Downloads

nf-synapse

A centralized repository of Nextflow workflows that interact with Synapse.

Purpose

The purpose of this repository is to provide a collection of Nextflow workflows that interact with Synapse by leveraging the Synapse Python Client. These workflows are intended to be used in a Seqera Platform environment primarily, but they can also be executed using the Nextflow CLI on your local machine.

Structure

This repository is organized as follows: 1. Individual process definitions, or modules, are stored in the modules/ directory. 1. Modules are then combined into workflows, which are stored in the workflows/ directory. These workflows are intended to capture the entire process of an interaction with Synapse. 1. Workflows are then imported into the main.nf script, and can be run by specifying the params.entry parameter.

Usage

Only one workflow can be used per nf-synapse run. The configuration for a workflow run will need to include which workflow you intend to use (indicated by specifying params.entry), along with all of the parameters required for that specific workflow.

In the example below, we provide the params.entry parameter synstage to indicate that we want to run the SYNSTAGE workflow. We also provide params.input, which is required for SYNSTAGE.

nextflow run main.nf -profile docker --entry synstage --input path/to/input.csv

Meta-Usage

nf-synapse is designed to be used in conjunction with a general-purpose Nextflow Workflow to stage input files from Synapse or SevenBridges to an S3 bucket, run a workflow of your choosing, and then index the output files from the S3 bucket back into Synapse.

flowchart LR;
   A[nf-synapse:SYNSTAGE]-->B[WORKFLOW];
   B-->C[nf-synapse:SYNINDEX];

See demo.py in Sage-Bionetworks-Workflows/py-orca for an example of accomplishing this goal with Python code.

Authentication

For Seqera Platform runs, you can configure your secrets using the Tower CLI or the Seqera Platform UI. If you are running the workflow locally, you can configure your secrets within the Nextflow CLI.

Synapse

All included workflows require a SYNAPSE_AUTH_TOKEN secret. You can generate a Synapse personal access token using this dashboard.

Profiles

Current profiles included in this repository are: 1. docker: Indicates that you want to run the workflow using Docker for running process containers (default behavior in Seqera Platform runs). 1. conda: Indicates that you want to use a conda environment for running process containers. 1. synstage: Indicates that you want to run the SYNSTAGE workflow (sets params.entry = 'synstage'). 1. synindex: Indicates that you want to run the SYNINDEX workflow (sets params.entry = 'synindex').

> [EXERCISE AIM] For each statement below, say yes or no on whether it agrees with the nf-synapse page, quoting the page's deciding words. (a) A single nf-synapse run can use more than one workflow. (b) Every included workflow needs a SYNAPSE_AUTH_TOKEN secret. (c) The conda profile is the default behavior in Seqera Platform runs. The records that follow come from a separate source.

> [INFORMATION PROVIDED]
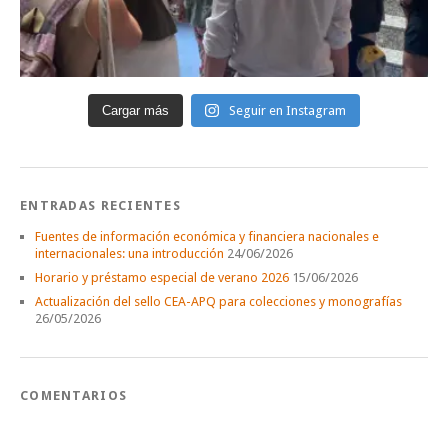
Cargar más
Seguir en Instagram
ENTRADAS RECIENTES
Fuentes de información económica y financiera nacionales e
internacionales: una introducción
24/06/2026
Horario y préstamo especial de verano 2026
15/06/2026
Actualización del sello CEA-APQ para colecciones y monografías
26/05/2026
COMENTARIOS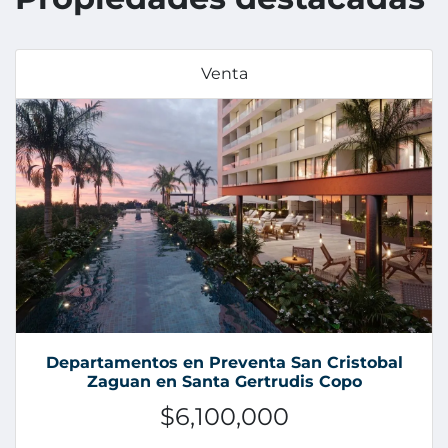
Venta
Departamentos en Preventa San Cristobal
Zaguan en Santa Gertrudis Copo
$6,100,000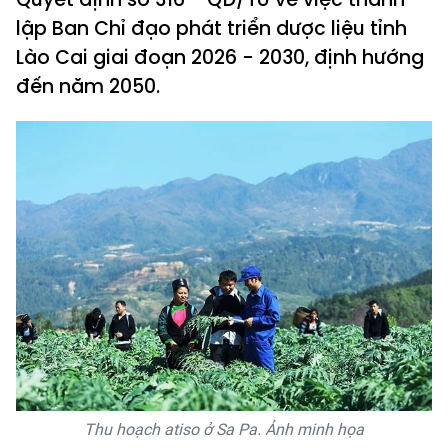
lập Ban Chỉ đạo phát triển dược liệu tỉnh
Lào Cai giai đoạn 2026 - 2030, định hướng
đến năm 2050.
Thu hoạch atiso ở Sa Pa. Ảnh minh họa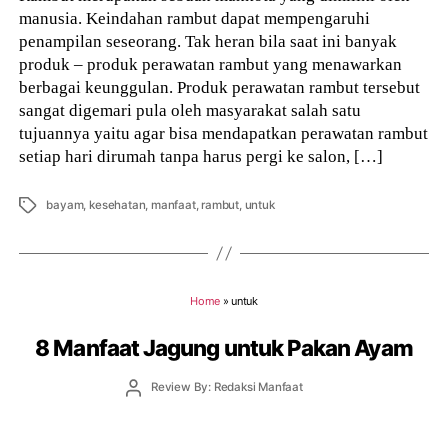
manusia. Keindahan rambut dapat mempengaruhi
penampilan seseorang. Tak heran bila saat ini banyak
produk – produk perawatan rambut yang menawarkan
berbagai keunggulan. Produk perawatan rambut tersebut
sangat digemari pula oleh masyarakat salah satu
tujuannya yaitu agar bisa mendapatkan perawatan rambut
setiap hari dirumah tanpa harus pergi ke salon, […]
Tags
bayam
,
kesehatan
,
manfaat
,
rambut
,
untuk
Home
»
untuk
8 Manfaat Jagung untuk Pakan Ayam
Post
Review By: Redaksi Manfaat
author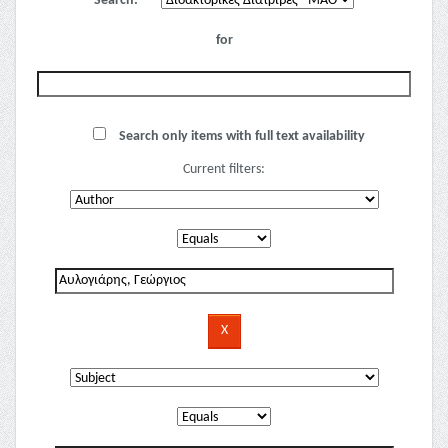
Search:
for
Search only items with full text availability
Current filters: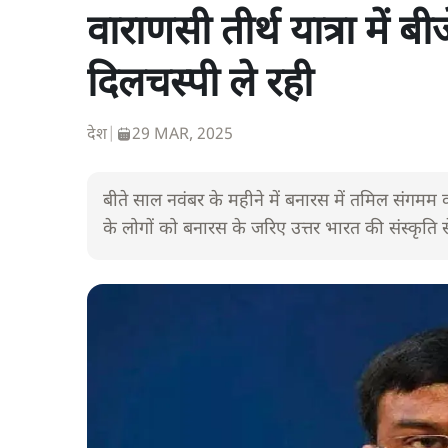
वाराणसी तीर्थ यात्रा में 
दिलचस्पी ले रही
देश
|
29 MAR, 2025
बीते साल नवंबर के महीने में बनारस में तमिल संगमम
के लोगों को बनारस के जरिए उत्तर भारत की संस्कृत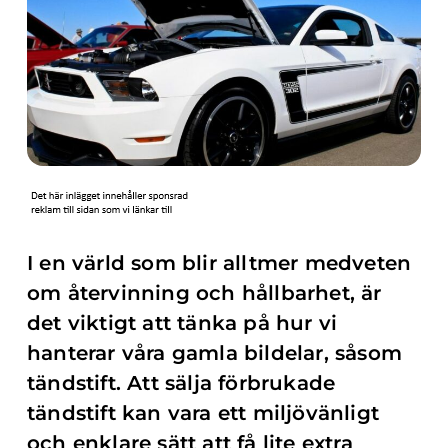
I en värld som blir alltmer medveten
om återvinning och hållbarhet, är
det viktigt att tänka på hur vi
hanterar våra gamla bildelar, såsom
tändstift. Att sälja förbrukade
tändstift kan vara ett miljövänligt
och enklare sätt att få lite extra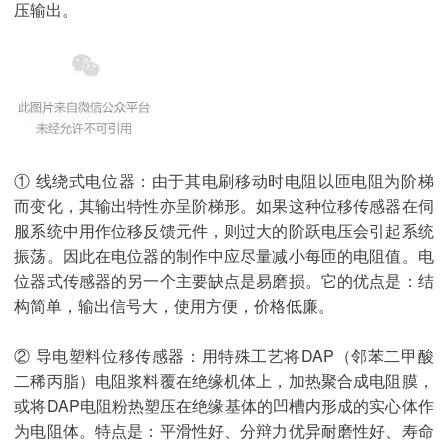
压输出。
① 线绕式电位器：由于其电刷移动时电阻以匝电阻为阶梯
而变化，其输出特性亦呈阶梯形。如果这种位移传感器在伺
服系统中用作位移反馈元件，则过大的阶跃电压会引起系统
振荡。因此在电位器的制作中应尽量减小每匝的电阻值。电
位器式传感器的另一个主要缺点是易磨损。它的优点是：结
构简单，输出信号大，使用方便，价格低廉。
② 导电塑料位移传感器：用特殊工艺将DAP（邻苯二甲酸
二稀丙脂）电阻浆料覆在绝缘机体上，加热聚合成电阻膜，
或将DAP电阻粉热塑压在绝缘基体的凹槽内形成的实心体作
为电阻体。特点是：平滑性好、分辩力优异耐磨性好、寿命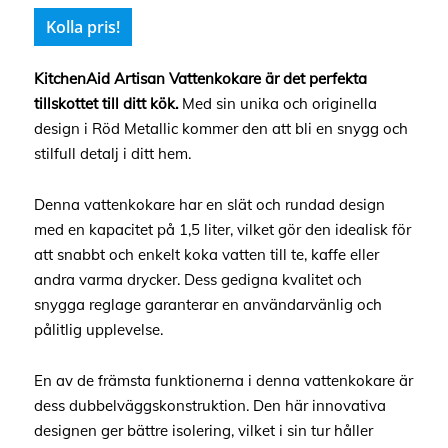
Kolla pris!
KitchenAid Artisan Vattenkokare är det perfekta
tillskottet till ditt kök.
Med sin unika och originella
design i Röd Metallic kommer den att bli en snygg och
stilfull detalj i ditt hem.
Denna vattenkokare har en slät och rundad design
med en kapacitet på 1,5 liter, vilket gör den idealisk för
att snabbt och enkelt koka vatten till te, kaffe eller
andra varma drycker. Dess gedigna kvalitet och
snygga reglage garanterar en användarvänlig och
pålitlig upplevelse.
En av de främsta funktionerna i denna vattenkokare är
dess dubbelväggskonstruktion. Den här innovativa
designen ger bättre isolering, vilket i sin tur håller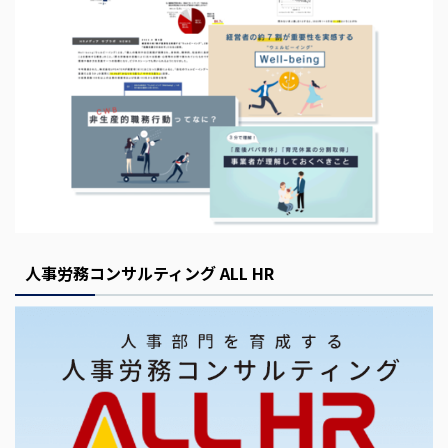
人事労務コンサルティング ALL HR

> [ANSWER TO THE EXERCISE]
(a) No: "Only one workflow can be used per nf-synapse run."
(b) Yes: "All included workflows require a SYNAPSE_AUTH_TOKEN secret."
(c) No: "docker: Indicates that you want to run the workflow using Docker for running process containers (default behavior in Seqera Platform runs)."